-- À faire --
Dans les enregistrements ci-dessous, recopiez à l'identique les lignes allant de celle qui contient « Rupert Grant was » jusqu'à celle qui contient « said Rupert, getting », ces deux lignes comprises.

-- Enregistrements à traiter --
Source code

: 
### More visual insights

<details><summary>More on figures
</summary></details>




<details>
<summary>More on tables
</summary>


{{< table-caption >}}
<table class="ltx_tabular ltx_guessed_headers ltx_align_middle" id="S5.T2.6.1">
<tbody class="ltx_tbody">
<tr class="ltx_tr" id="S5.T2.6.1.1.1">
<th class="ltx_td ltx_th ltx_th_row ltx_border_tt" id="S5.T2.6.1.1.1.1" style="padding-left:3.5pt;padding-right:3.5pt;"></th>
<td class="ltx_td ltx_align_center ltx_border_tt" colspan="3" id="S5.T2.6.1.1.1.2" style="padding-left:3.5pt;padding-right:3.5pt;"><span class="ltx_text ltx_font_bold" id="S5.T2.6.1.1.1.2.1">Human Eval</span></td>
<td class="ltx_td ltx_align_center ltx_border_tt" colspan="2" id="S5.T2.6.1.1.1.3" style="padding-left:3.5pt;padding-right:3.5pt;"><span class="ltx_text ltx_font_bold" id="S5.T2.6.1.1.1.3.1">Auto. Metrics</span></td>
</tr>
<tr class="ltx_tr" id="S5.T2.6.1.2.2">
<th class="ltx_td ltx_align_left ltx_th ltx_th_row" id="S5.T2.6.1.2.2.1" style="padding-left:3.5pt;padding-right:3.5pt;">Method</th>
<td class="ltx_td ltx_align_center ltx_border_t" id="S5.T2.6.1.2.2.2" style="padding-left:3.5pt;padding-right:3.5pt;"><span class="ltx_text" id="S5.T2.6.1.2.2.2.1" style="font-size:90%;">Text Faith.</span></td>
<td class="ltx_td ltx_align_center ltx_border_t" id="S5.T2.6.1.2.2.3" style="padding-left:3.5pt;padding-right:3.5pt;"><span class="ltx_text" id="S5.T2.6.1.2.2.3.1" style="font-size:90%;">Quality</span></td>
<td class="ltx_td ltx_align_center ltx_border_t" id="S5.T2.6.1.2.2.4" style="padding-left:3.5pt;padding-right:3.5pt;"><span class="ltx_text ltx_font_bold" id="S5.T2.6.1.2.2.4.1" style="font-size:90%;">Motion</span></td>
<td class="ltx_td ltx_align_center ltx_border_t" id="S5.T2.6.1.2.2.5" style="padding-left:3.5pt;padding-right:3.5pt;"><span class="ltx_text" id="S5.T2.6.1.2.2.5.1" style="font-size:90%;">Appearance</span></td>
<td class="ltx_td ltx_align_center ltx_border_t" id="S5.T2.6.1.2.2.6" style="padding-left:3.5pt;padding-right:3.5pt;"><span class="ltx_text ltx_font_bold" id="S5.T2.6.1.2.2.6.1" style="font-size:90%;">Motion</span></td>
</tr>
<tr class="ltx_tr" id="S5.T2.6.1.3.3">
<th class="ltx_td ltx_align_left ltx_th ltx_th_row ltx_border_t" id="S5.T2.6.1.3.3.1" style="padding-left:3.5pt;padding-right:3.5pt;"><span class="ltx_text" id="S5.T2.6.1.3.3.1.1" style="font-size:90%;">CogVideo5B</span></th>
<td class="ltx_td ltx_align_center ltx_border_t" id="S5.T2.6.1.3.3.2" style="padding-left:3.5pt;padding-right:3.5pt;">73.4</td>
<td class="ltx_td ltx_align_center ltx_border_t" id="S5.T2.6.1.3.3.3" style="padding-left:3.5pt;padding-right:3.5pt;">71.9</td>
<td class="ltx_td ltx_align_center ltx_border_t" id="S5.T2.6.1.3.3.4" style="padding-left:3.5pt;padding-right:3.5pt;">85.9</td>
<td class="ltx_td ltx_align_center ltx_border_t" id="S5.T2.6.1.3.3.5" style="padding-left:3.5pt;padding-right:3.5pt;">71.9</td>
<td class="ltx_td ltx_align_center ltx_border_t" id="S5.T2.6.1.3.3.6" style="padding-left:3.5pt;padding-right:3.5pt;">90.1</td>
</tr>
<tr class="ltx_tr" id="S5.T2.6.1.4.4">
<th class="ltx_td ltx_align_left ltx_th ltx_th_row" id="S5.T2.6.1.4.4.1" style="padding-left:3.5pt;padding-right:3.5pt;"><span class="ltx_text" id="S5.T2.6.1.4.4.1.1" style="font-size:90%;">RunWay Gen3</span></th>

==

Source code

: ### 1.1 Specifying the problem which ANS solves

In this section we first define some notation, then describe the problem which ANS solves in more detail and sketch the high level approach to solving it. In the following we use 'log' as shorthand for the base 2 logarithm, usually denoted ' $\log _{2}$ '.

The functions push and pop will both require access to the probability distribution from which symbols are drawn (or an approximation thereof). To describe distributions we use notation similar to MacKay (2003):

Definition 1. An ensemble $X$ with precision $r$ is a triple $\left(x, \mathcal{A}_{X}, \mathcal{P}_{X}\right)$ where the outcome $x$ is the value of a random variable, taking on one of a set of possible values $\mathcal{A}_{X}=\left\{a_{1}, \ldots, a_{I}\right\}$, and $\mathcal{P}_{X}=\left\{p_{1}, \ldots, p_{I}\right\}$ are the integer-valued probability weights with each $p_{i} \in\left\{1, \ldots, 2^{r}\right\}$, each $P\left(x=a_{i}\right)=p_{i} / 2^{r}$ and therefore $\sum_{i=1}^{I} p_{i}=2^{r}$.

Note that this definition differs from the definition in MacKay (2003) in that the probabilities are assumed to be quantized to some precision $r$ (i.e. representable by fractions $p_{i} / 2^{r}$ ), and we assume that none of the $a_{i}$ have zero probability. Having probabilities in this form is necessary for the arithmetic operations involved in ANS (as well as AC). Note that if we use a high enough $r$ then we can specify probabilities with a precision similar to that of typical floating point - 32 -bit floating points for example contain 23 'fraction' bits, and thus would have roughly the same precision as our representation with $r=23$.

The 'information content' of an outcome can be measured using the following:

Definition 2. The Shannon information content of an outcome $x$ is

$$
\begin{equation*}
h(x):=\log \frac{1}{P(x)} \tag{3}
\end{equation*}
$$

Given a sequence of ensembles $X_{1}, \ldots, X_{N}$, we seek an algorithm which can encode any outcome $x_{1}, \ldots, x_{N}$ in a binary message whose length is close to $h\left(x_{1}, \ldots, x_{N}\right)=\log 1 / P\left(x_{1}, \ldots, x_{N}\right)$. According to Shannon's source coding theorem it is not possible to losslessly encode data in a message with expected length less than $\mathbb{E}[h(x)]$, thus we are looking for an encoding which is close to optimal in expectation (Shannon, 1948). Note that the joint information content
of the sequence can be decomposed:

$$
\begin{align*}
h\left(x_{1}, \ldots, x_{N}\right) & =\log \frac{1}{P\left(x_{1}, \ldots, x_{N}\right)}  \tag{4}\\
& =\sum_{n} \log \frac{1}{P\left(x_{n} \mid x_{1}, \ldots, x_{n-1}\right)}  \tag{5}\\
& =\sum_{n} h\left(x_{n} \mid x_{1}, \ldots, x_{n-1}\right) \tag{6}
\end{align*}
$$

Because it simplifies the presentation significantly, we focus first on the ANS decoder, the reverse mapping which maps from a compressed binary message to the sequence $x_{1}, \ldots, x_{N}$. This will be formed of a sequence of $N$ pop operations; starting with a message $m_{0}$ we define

==

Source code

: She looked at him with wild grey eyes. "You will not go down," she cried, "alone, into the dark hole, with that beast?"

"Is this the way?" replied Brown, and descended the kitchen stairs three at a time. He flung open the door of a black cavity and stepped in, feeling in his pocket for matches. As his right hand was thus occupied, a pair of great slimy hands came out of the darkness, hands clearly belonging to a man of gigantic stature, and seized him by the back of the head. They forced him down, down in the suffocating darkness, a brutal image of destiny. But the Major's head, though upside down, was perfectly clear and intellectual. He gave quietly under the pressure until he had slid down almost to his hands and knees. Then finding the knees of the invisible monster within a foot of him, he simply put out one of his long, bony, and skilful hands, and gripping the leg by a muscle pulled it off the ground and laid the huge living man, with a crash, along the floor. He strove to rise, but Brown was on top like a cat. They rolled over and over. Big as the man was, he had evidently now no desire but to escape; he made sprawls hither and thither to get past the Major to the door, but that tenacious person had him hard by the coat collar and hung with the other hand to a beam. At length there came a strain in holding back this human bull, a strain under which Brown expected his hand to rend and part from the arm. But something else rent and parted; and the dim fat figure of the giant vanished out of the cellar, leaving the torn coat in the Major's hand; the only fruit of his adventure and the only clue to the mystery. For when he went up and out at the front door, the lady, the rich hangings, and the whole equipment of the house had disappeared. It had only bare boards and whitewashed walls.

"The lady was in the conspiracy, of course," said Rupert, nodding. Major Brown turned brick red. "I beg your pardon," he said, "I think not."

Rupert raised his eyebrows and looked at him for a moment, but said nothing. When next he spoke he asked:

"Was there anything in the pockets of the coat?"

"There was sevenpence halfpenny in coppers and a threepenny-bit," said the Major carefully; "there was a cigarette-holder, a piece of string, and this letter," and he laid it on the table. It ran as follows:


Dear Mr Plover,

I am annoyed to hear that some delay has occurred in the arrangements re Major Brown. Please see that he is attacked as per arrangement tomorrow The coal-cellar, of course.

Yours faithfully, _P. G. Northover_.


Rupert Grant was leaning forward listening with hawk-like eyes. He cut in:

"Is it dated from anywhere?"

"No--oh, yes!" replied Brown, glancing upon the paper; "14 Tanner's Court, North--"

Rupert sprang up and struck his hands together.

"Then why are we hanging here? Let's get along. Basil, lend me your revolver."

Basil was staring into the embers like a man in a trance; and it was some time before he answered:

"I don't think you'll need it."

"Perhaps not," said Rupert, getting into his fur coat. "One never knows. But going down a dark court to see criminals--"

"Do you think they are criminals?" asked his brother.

-- Réponse ci-dessous --
Rupert Grant was leaning forward listening with hawk-like eyes. He cut in:

"Is it dated from anywhere?"

"No--oh, yes!" replied Brown, glancing upon the paper; "14 Tanner's Court, North--"

Rupert sprang up and struck his hands together.

"Then why are we hanging here? Let's get along. Basil, lend me your revolver."

Basil was staring into the embers like a man in a trance; and it was some time before he answered:

"I don't think you'll need it."

"Perhaps not," said Rupert, getting into his fur coat. "One never knows. But going down a dark court to see criminals--"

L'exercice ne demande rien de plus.